Navigating the legal justice system for those incarcerated in Oklahoma can be daunting, especially when they don’t have guidance. The University of Tulsa encourages law students to work on cases at various stages in the legal process as a way of assisting defendants facing a criminal trial. Starting in 2020, the Public Defenders (PD) Clinic has allowed many TU College of Law students to see how the Oklahoma criminal justice system works and to make a difference.
“Oklahoma currently ranks third in the nation of states with the highest incarceration rates. Only a couple of years ago, we had the highest rate in the nation, and we would still have to release nearly 10,000 people from prison just to get to the national average. Oklahoma also led the country for 30 years with the highest female incarceration rate,” said Glen Blake, Tulsa County deputy public defender and TU Law adjunct professor. “By studying this issue and participating in meaningful hands-on work, students have the opportunity to see firsthand the results of excessive sentencing and the impact it has on families and communities.”
Law student Cheyenne Barnard became interested in the clinic after a friend suggested applying. “My goal in law school is to take advantage of all the fantastic opportunities I can (and) to understand different areas of law better,” she said. “The Public Defenders Clinic was a new opportunity where I could learn and grow my advocacy skills while getting to help real clients.”
Students get hands-on, one-on-one experience by visiting incarcerated defendants in prison a couple of times a week. The students guide them through the pardon application process if the defendant decides to seek sentence commutation. After conducting research, students may argue the cases before the five-member Pardon and Parole Board in Oklahoma City.

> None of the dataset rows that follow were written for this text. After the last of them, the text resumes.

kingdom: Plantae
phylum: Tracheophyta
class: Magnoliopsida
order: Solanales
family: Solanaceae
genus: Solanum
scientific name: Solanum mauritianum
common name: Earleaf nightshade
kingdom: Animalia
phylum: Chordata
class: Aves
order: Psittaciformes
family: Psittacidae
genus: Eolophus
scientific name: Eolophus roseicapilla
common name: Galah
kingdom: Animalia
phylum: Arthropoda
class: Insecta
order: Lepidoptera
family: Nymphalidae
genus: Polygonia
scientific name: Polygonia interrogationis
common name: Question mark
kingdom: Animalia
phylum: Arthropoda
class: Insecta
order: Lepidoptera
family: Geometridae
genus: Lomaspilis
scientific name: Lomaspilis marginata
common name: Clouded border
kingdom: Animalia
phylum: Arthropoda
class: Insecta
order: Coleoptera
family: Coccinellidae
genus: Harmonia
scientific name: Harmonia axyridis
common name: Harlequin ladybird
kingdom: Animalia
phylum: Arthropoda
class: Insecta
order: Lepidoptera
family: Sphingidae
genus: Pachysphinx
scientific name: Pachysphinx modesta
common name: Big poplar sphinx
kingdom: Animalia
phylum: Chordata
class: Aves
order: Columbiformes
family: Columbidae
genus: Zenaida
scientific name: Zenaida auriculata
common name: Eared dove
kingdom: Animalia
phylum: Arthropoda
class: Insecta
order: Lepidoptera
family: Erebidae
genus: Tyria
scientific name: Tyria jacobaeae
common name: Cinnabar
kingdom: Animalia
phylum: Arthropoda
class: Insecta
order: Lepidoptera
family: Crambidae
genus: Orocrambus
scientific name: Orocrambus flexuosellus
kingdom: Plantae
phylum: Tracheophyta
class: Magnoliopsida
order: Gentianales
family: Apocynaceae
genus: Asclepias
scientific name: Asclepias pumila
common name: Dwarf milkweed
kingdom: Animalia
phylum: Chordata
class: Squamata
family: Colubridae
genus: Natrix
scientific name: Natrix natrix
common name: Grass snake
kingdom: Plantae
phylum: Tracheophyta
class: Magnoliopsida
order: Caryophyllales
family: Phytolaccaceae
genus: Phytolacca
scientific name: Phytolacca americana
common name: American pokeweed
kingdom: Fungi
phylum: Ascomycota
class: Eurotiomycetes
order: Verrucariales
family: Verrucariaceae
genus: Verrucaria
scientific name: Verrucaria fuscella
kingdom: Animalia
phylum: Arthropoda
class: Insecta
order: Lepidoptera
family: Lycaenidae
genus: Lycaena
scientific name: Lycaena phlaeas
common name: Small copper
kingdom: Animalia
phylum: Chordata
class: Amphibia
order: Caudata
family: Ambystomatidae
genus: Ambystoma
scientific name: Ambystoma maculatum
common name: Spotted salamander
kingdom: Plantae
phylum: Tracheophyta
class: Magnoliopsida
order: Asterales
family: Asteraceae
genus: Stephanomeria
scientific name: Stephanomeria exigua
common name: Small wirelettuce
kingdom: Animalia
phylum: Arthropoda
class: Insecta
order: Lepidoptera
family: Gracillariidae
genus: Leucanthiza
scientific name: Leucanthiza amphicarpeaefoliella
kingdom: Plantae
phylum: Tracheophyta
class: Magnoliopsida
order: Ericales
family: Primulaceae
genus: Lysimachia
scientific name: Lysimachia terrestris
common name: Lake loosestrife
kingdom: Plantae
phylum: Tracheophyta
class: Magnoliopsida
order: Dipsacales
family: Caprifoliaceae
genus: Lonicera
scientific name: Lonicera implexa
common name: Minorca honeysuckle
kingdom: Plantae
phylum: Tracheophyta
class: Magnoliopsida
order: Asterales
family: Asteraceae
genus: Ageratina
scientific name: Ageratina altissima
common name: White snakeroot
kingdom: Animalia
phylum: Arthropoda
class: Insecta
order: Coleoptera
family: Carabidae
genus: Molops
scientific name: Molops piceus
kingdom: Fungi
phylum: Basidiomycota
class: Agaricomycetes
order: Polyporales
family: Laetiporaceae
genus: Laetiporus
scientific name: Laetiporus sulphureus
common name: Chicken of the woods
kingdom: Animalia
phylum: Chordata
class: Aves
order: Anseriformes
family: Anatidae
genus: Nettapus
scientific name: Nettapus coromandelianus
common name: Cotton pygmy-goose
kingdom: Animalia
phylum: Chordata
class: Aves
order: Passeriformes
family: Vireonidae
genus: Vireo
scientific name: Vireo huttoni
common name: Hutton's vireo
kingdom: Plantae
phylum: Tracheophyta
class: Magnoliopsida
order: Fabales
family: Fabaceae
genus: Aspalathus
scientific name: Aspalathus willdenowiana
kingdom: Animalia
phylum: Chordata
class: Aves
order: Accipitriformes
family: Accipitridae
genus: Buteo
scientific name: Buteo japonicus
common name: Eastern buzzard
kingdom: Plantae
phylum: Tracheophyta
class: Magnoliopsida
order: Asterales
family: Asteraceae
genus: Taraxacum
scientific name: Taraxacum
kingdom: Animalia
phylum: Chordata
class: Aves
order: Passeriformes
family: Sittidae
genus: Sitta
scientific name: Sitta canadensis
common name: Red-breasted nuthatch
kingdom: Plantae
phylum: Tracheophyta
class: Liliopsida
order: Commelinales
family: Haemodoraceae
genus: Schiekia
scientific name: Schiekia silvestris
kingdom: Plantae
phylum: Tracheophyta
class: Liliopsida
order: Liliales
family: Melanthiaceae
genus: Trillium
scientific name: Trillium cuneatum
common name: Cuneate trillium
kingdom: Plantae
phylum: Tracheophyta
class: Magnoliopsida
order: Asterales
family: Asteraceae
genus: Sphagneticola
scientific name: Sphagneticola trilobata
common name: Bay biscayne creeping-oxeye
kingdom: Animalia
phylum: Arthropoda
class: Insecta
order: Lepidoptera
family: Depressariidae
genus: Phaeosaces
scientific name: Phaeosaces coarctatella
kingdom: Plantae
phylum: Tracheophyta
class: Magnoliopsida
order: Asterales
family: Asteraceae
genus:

“I believe that the PD clinic is the best source of legal experience that a student can get in law school,” student Trey Kirby said. “Getting to actually advocate for clients, getting to treat the clients like they are our own, getting to personally meet with clients and creating legal arguments for our clients was the best experience I could have gotten in law school.
“Most internships or externships will just have you doing support work for an attorney while this clinic allows you to do almost work as an attorney. This experience, I believe, will be invaluable as I begin my legal career as I will already have some real-world experience working in the legal field.”
Beginning this fall, the Public Defender Clinic will add another staff attorney, Janay Clougherty, who will work with students on misdemeanor cases in Tulsa County. While the PD clinic will continue parole and commutation representation for clients, students will also have the opportunity to represent clients in the Tulsa County District Court system from arraignment through disposition.